When he lifts a hand, there's a feeling of something shattering, a jarring sensation that is only imagined as opposed to real. It's time suddenly starting again as if the ocean really had broken through, their ears tingling with sudden ambient noise, the wind making pressure on their skin.

Gabriel's smile is almost impish, suppressed. "I should get going," is a kind of gently drawn line in the sand, before the lesson can inherit structure and conclusion, before he plays with things he can't keep — such as her power.

There's a small gasp from Odessa when Gabriel manages to do just as she instructed him to. She turns slowly and smiles.
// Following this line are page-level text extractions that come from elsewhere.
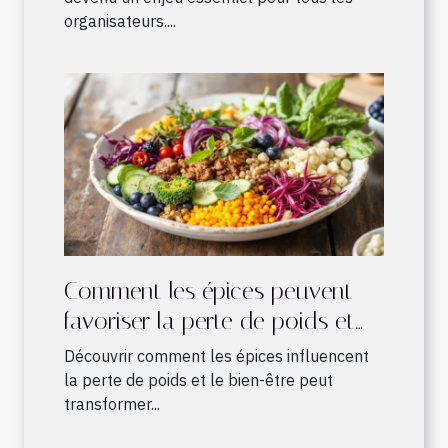
organisateurs....
Comment les épices peuvent
favoriser la perte de poids et
améliorer le bien-être
Découvrir comment les épices influencent
la perte de poids et le bien-être peut
transformer...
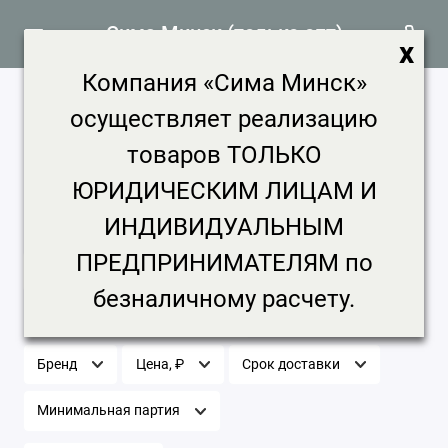
Сима Минск (только опт)
x
Компания «Сима Минск»
Оборудование для бизнеса и
осуществляет реализацию
производства продажа, цена в
товаров ТОЛЬКО
Минске
ЮРИДИЧЕСКИМ ЛИЦАМ И
1620 товаров
Главная
Оборудование для бизнеса и производства
ИНДИВИДУАЛЬНЫМ
ПРЕДПРИНИМАТЕЛЯМ по
Оборудование для бизнеса и производства
безналичному расчету.
Бренд
Цена, ₽
Срок доставки
Минимальная партия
There's a little sadness there, like there always is when he tells her it's time they part ways again. "You be careful, okay?" Not just with her ability, either. "I don't want to see you in the Greenbelt unless it's to bring me coffee."

To her credit, it's Odessa who turns and begins to walk away first. "And Sylar," she says just loud enough to be heard over the sound of the water, use of the outdated name possibly entirely accidental for once, "if the Institutes finds me… You'd better come for me." Booted footprints in the sand shift and obscure as dingy cotton drags over them. "I'll never be able to teach you how to do the really cool stuff otherwise." A waved hand dismisses her grip on time. Dismisses Gabriel.

By the time he's dismissed, he's gone, vanishing swiftly enough in inky tendrils and agility so that by the time Odessa looks over his shoulder, there's nothing there by smeary foot prints. That's if, of course, she grants him a last glance upon the silence her words receive, the way he doesn't like to make promises, even the ones he intends to keep.